Manage episode 271789156 series 1980730
Genetic Testing Offers “MatchMaking” Capabilites
Adam Boyko, chief science officer at Embark, joins host Laura Reeves for a science geek out session.
“There's really three important reasons to do genetic testing,” Boyko said. “The first is the health component that you get from genetic testing. In almost every purebred breed there are inherited disorders we can test for today. It's good to get that peace of mind. It's good to know if a dog is a carrier for something if you're planning on breeding it. It's good (for owners) to know if it's at risk or something so you know what to look out for, if there's a special diet you should be feeding it or what sort of environment you should have that dog in.

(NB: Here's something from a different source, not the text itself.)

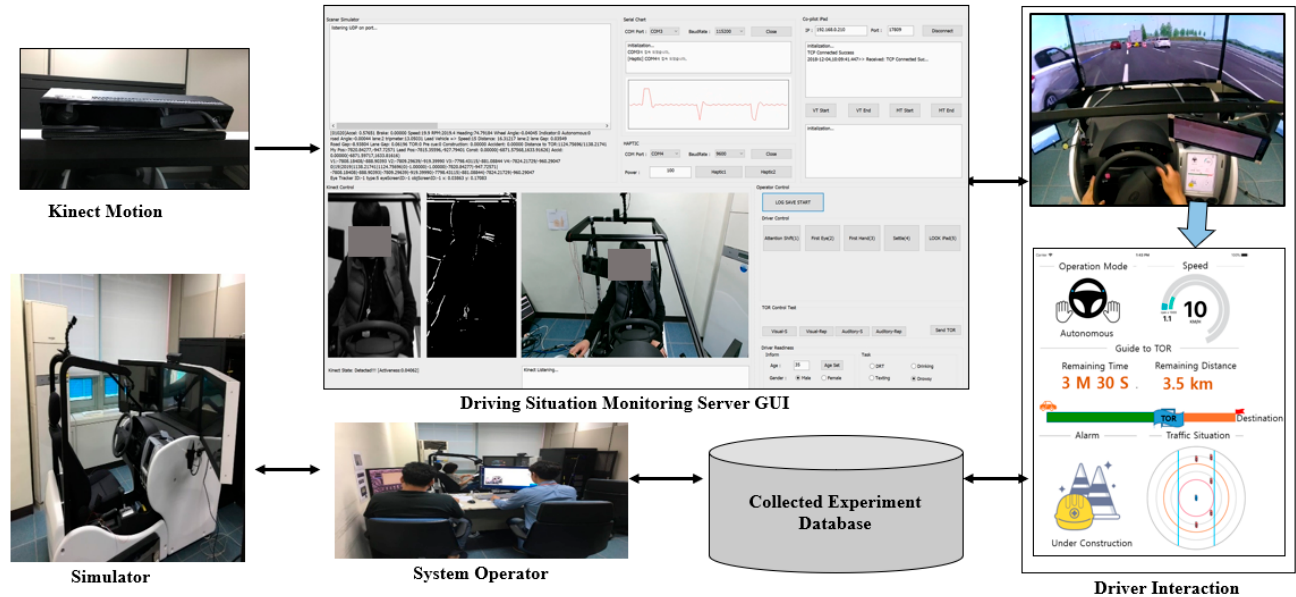
Figure 2. Experiment device and environment [10,15,18].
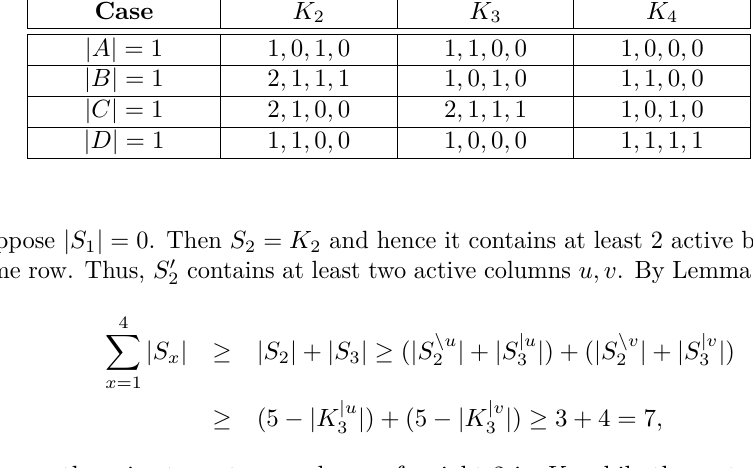
Table 2: Number of active bytes in every column of K 2 , K 3 , K 4 when we have a single active byte in A or B or C or D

“Secondarily, you've got genetic traits, which scientists have learned a lot about. So, you might want to know what sort of coat colors the dog carries. If you were to breed it what would you expect the litter proportions to be. It’s also coat type, stature all that kind of stuff.
“Finally, inbreeding. Breeders have really been interested in (this) a lot. They've been traditionally using pedigree-based methods to (measure COI), but now that we have genomic information you can actually much, much more accurately measure inbreeding, to predict inbreeding of different crosses and see the affect that inbreeding has on the health and longevity of dogs. (It’s) another breeding decision that breeders use, another metric, as they're trying to balance all the different things.”
Embark’s new “Matchmaker” tool is now online for select breeds, which allows breeders to select different combinations to determine which one offers the lowest COI, which dog carries or doesn’t for which traits or diseases, and would therefore offer the breeder the ideal mating they are seeking.